LONDON (MNI) – More asset purchases would become the appropriate
policy if inflation pressures weaken substantially further, Bank of
England Monetary Policy Committee Member Martin Weale said today.
“Substantial further weakening of inflationary pressures would, of
course, mean that additional monetary support rather than a withdrawal
of that support would be the appropriate policy,” Weale said in a speech
in Doncaster today.
He went on to point out that it is “unlikely there is practical
scope for a further reduction” in Bank Rate.
“On the other hand, the Bank does have the option to buy more
government debt, reducing longer term interest rates,” Weale continued.
That said, Weale made clear that neither the recent August
Inflation Report from the BOE nor more recent developments “as yet
make a case for such a policy” (i.e. more QE).

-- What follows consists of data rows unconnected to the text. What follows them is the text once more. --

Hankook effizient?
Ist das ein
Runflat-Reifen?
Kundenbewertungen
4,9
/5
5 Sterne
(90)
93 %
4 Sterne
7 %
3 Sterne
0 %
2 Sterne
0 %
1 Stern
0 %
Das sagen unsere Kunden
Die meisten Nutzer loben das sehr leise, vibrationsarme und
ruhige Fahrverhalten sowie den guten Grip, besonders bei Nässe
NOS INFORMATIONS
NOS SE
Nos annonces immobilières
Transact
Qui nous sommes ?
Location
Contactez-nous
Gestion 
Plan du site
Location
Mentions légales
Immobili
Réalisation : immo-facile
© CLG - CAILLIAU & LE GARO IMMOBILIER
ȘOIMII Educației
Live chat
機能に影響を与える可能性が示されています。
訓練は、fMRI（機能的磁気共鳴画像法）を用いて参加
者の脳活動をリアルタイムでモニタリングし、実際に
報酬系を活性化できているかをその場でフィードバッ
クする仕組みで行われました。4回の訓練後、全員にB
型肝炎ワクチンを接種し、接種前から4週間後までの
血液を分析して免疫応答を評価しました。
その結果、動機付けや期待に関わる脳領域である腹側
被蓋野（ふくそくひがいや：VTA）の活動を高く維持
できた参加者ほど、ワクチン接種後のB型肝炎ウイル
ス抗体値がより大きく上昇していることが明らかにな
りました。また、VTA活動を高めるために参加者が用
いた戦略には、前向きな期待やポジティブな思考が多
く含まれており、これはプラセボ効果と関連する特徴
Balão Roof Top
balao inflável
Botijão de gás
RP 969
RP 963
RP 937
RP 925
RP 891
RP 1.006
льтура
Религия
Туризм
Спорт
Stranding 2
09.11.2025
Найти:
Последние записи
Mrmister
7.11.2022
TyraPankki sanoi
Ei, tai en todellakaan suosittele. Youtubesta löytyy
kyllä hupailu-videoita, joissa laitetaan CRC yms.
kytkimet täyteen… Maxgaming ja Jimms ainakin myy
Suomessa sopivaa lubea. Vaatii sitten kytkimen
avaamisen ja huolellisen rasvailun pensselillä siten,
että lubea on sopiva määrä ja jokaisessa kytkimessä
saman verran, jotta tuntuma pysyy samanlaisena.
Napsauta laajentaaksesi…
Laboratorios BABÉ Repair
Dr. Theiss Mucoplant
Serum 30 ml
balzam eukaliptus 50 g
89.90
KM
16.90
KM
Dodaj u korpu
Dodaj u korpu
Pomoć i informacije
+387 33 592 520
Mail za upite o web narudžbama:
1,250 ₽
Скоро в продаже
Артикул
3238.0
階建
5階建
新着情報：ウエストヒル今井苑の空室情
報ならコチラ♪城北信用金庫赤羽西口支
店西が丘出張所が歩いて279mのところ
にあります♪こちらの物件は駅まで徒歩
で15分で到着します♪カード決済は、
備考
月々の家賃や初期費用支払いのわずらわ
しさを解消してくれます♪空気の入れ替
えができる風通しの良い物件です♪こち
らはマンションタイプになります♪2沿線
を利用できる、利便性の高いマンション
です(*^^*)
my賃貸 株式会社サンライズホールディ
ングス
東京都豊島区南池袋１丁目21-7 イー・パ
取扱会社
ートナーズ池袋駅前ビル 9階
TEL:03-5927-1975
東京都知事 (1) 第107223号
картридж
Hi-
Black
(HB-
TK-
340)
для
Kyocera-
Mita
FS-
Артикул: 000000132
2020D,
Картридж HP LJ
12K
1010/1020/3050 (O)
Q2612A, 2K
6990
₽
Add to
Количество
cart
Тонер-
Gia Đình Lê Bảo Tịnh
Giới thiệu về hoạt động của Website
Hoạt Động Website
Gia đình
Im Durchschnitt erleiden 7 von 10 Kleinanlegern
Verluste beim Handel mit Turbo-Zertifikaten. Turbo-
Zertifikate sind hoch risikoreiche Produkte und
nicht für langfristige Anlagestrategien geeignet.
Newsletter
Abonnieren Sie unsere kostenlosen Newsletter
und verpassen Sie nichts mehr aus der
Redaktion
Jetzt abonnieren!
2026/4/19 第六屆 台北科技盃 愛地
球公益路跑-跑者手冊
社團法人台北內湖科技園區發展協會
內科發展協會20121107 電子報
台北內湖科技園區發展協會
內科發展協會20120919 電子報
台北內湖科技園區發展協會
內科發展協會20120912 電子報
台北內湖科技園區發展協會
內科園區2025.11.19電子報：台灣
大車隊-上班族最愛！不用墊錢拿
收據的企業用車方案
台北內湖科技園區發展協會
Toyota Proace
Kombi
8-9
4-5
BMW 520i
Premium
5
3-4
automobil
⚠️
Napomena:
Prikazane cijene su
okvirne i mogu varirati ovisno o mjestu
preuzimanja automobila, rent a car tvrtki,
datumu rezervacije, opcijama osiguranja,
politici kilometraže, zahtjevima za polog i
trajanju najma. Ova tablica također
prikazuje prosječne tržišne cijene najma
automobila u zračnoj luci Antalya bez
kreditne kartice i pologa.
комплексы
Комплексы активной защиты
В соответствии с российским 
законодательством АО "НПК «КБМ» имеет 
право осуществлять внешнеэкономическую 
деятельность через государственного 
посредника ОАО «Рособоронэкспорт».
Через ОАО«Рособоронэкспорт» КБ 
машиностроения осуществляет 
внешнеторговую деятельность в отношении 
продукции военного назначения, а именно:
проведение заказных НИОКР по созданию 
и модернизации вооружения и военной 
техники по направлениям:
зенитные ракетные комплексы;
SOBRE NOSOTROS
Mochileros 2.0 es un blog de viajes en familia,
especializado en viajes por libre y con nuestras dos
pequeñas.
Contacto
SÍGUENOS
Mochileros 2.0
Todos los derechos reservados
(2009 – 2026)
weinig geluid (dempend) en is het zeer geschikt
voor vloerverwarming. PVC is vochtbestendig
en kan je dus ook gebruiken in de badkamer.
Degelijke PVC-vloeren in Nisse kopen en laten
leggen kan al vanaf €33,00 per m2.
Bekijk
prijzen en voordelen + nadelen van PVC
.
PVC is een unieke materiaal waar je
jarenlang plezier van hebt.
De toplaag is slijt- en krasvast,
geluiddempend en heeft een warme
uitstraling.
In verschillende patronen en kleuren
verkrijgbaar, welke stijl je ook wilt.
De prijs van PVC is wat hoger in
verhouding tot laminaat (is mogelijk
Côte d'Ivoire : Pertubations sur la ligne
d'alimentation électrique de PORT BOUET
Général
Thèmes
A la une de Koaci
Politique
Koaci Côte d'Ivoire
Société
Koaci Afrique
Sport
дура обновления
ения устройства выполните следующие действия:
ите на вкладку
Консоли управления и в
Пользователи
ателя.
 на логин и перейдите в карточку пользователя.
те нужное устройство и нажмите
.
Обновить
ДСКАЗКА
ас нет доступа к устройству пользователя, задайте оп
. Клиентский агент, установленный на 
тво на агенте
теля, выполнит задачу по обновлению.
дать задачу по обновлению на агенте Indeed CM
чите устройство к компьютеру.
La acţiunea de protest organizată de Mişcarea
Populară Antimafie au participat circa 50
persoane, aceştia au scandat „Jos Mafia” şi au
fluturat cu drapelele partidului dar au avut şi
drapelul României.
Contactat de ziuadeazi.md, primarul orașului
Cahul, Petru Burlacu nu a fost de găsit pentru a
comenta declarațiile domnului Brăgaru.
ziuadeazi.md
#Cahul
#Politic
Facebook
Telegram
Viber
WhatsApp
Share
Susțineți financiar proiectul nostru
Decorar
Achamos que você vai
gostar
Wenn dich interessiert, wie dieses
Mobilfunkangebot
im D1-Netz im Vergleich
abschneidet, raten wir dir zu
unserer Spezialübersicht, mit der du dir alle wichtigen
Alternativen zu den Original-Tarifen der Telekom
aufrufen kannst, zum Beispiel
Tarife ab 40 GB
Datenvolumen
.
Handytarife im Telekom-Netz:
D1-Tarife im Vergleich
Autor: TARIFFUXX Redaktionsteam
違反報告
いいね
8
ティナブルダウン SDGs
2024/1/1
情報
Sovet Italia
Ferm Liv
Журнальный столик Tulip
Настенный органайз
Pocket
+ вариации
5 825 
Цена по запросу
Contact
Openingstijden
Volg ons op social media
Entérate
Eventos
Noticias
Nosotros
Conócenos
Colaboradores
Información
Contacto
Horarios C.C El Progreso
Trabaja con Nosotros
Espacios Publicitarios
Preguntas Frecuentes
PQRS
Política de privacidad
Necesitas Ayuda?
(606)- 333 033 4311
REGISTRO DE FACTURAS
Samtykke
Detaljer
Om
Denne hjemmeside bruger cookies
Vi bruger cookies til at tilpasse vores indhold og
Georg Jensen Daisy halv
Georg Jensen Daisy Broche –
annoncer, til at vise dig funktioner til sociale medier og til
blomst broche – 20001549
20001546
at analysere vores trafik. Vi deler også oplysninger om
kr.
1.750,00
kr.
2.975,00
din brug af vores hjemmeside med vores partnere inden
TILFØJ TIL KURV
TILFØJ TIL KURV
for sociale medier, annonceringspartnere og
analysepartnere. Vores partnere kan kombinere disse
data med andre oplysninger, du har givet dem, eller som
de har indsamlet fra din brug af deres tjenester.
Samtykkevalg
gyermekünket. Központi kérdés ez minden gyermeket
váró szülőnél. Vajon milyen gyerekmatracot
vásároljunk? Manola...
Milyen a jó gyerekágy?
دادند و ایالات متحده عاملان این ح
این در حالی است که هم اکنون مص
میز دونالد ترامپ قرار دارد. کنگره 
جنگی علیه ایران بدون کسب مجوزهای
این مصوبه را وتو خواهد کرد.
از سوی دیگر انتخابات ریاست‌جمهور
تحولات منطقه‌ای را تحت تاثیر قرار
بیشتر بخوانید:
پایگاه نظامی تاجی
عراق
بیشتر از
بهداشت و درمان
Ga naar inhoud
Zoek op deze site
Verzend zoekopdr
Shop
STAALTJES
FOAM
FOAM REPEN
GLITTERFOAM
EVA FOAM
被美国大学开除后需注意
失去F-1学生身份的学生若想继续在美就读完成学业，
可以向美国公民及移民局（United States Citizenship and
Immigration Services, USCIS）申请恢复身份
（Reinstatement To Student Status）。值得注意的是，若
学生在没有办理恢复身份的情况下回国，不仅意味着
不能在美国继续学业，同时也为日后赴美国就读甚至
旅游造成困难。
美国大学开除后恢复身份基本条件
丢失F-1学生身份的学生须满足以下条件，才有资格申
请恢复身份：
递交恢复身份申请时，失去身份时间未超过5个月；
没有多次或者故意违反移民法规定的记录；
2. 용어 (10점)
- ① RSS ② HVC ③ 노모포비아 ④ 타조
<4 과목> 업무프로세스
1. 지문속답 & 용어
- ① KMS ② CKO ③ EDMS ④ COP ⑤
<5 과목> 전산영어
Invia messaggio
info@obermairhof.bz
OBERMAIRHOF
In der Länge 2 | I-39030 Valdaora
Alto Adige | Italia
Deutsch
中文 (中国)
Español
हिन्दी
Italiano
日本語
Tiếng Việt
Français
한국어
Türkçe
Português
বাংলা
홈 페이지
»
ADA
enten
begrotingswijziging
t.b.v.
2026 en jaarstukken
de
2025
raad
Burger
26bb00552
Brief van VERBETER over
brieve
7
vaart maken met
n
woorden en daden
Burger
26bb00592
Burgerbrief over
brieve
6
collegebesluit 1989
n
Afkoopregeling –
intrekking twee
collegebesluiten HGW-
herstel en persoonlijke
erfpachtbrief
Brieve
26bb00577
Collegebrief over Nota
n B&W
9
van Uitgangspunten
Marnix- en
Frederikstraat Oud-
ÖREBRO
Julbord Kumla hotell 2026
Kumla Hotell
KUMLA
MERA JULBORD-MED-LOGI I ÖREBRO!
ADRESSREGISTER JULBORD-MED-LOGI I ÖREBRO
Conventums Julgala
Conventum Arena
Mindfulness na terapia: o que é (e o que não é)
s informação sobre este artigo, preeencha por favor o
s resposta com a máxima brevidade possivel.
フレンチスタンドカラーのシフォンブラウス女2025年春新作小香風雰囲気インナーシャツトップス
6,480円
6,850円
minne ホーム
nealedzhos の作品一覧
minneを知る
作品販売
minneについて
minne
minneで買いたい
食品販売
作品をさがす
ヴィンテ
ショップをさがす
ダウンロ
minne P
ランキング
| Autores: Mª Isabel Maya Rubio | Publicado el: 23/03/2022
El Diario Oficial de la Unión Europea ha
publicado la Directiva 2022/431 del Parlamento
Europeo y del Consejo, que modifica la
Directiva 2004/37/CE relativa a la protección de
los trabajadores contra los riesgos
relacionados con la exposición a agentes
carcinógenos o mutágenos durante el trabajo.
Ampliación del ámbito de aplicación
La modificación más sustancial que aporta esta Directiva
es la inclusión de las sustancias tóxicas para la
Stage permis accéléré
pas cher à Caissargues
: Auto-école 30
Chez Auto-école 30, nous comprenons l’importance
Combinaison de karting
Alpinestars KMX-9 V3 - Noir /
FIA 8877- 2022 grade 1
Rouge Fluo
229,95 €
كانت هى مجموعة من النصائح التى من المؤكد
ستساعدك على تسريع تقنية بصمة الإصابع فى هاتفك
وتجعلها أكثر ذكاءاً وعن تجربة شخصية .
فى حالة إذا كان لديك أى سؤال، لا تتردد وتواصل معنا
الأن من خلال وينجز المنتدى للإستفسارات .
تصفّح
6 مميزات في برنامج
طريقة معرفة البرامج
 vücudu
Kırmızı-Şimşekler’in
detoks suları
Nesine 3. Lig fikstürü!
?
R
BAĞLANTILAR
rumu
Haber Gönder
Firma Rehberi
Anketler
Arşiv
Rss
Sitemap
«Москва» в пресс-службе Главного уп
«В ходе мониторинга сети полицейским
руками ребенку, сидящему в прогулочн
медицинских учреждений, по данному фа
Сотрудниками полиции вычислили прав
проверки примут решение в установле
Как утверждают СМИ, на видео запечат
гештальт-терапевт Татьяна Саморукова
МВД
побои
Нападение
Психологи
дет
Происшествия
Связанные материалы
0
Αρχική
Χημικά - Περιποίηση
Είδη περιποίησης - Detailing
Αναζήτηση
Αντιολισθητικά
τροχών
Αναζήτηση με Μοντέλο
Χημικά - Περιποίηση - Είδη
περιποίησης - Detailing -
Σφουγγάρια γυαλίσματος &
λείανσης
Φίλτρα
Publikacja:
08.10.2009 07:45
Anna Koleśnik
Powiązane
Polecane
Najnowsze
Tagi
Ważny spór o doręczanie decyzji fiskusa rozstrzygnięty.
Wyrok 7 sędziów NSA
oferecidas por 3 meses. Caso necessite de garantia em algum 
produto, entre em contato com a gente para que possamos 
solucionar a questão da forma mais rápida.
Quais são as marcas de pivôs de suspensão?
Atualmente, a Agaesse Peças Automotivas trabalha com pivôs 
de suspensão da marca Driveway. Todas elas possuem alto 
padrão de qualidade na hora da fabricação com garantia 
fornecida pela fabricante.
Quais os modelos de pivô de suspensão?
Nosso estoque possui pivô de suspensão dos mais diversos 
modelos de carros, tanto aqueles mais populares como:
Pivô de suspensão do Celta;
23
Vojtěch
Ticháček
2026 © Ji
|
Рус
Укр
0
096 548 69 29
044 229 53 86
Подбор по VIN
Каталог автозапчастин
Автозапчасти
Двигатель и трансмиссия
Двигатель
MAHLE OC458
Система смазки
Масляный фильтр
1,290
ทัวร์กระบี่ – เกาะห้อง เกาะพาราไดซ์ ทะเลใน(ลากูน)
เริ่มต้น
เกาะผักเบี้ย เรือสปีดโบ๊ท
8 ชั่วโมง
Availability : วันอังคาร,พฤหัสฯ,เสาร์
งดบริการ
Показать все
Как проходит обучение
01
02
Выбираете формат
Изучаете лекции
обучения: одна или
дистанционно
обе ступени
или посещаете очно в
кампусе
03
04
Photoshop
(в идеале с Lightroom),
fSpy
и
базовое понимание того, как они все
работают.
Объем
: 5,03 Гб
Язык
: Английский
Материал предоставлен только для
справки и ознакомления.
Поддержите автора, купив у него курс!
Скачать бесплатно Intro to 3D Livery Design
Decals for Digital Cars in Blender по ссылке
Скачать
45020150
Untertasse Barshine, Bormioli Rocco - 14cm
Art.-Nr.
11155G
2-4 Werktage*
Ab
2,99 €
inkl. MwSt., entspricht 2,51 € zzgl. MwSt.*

“I do not think our August forecast or the more recent market
movements since then as yet make a case for such a policy…although the
economy is weaker than we would like, business surveys do not suggest
the picture is, at present, like that of the summer of 2008″.
The CBI survey of manufacturers pointed to some improvement in
August, he noted.
While Gilt yields at the short- and medium-end of the curve – are
at record lows – at the long end yields are still above levels seen in
the mid 20th century, Weale said, pointing to scope there for more
official asset purchases if needed.
“…the yield on Consols remains above 4% while long-dated stocks
are paying more than 3.5%. These are well above the levels reached in
the middle of the last century; there is undoubtedly scope for further
asset purchases to trigger further reductions in yields on government
debt should the need arise”.
Such asset purchases and ensuing yield reductions would help
boost consumption and business investment, Weale said.
Weale also noted that the price of oil had fallen by 8% since the
MPC meeting at the start of August, which would do more to quell
inflation pressures than a hike in rates would have done.
This pointed to lower inflation further out and reduced the risk of
second round effects, he said. The fall in oil prices would take 0.2pp
off the Consumer Price Index and a further 0.2pp if the fall persisted
and fed into utility bills.
“They could point both to inflation lower than I had feared next
year and to a substantially reduced risk of the sort of second-round
effects on wages which have so concerned me over the last few months.”
Weale had supported a rise in Bank Rate at the July meeting of the
MPC but changed his mind at the August meeting and backed no change in
policy. His change of view appears to have been driven by the changed
outlook for inflation as result of the risks posed by the worsening euro
zone crisis and slowing global growth.